Managed Apache Airflow on AWS — New AWS Service For Data Pipelines

Ayush Kumar srivastava
7 min readJul 1, 2021

AWS Managed Workflows for Apache Airflow (MWAA) is now available — is it worth trying?

Apache Airflow has been initially released as an open-source product in 2015 Since its creation, it gained a lot of traction in the data engineering community due to its capability to develop data pipelines with Python, its extensibility, a wide range of operators, and an open-source community. Despite its popularity, deploying Airflow to a robust and secure production environment has always been challenging.

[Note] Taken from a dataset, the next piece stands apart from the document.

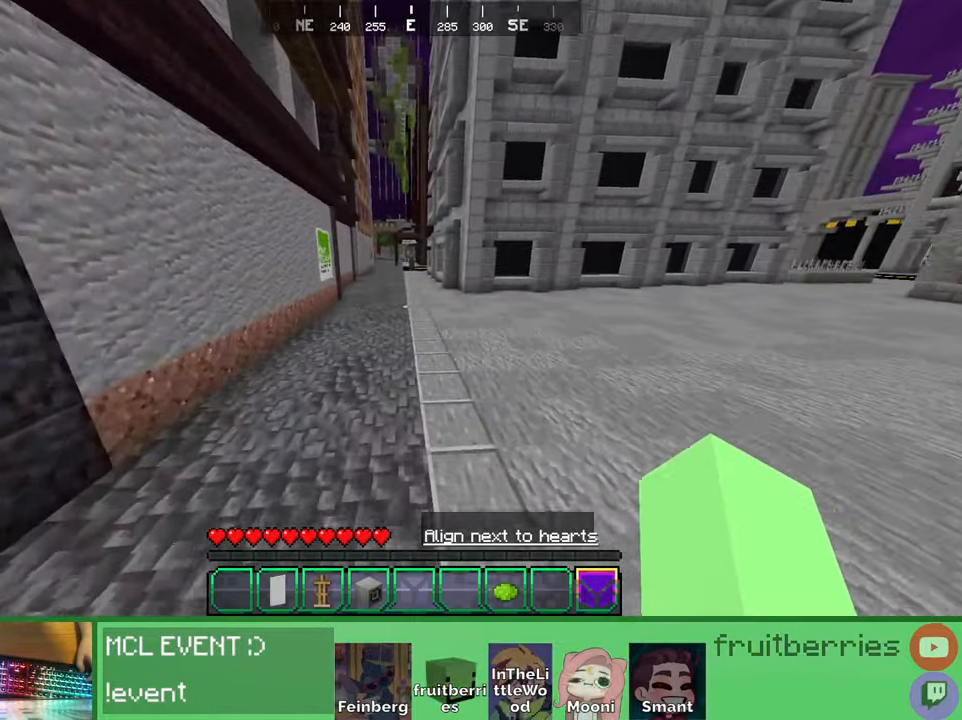
{"keys": ["space", "w"], "mouse": [], "events": [[133, "d", "down"], [266, "d", "up"]]}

In fact, there are companies (such as Astronomer), consultants (a.o. Polidea and GoDataDriven), and cloud services (such as Google Cloud Composer or many AWS Marketplace offerings) that specialized in offering enterprise support for deploying and managing Airflow environments. AWS now enters this market, too.

The new fully managed service from AWS lets you create a production-ready Airflow environment within a few clicks in the management console. In this article, we’ll look at how it works and investigate how it differs from competing managed Airflow offerings.

Introducing MWAA: Managed Workflows for Apache Airflow

The main benefit and selling point of MWAA is convenience: a managed service with elastic worker-node capacity that allows you to deploy your DAGs without having to worry about the underlying infrastructure. This means that you no longer need to monitor and manually scale your Celery workers to meet your workflows’ demand. So far, having elastic worker nodes with Airflow was only possible using KubernetesExecutor and KEDA (Kubernetes Event-Driven Autoscaler).

With MWAA, you don’t choose Airflow executor — MWAA only supports CeleryExecutor with an autoscaling mechanism implemented under the hood. It’s no surprise that AWS-native SQS is leveraged as a message queue to process the scheduled Celery worker tasks.

Airflow relies on a metadata database that stores information about your workflows. AWS utilizes RDS Aurora (Postgres) for that purpose.

MWAA uses S3 as a storage layer for the code, i.e., DAG files, plugins code, and requirements.txt to install additional Python packages within the Airflow environment.

1. Managed service

Besides the autoscaling of worker node capacity, one of the most considerable advantages of MWAA is the fact that it’s a managed service. You don’t need to monitor webserver, worker nodes, and scheduler logs to ensure that all components within your environment are working — AWS is responsible for keeping your environment up and running at all times. The same is true for security patches and upgrades to new Airflow versions.

2. Integration with AWS services

The integration with other AWS services makes it easier to manage communication between Airflow and other services running within your VPC. For instance, instead of maintaining and manually rotating credentials, you can now leverage IAM roles for more robust management of permissions.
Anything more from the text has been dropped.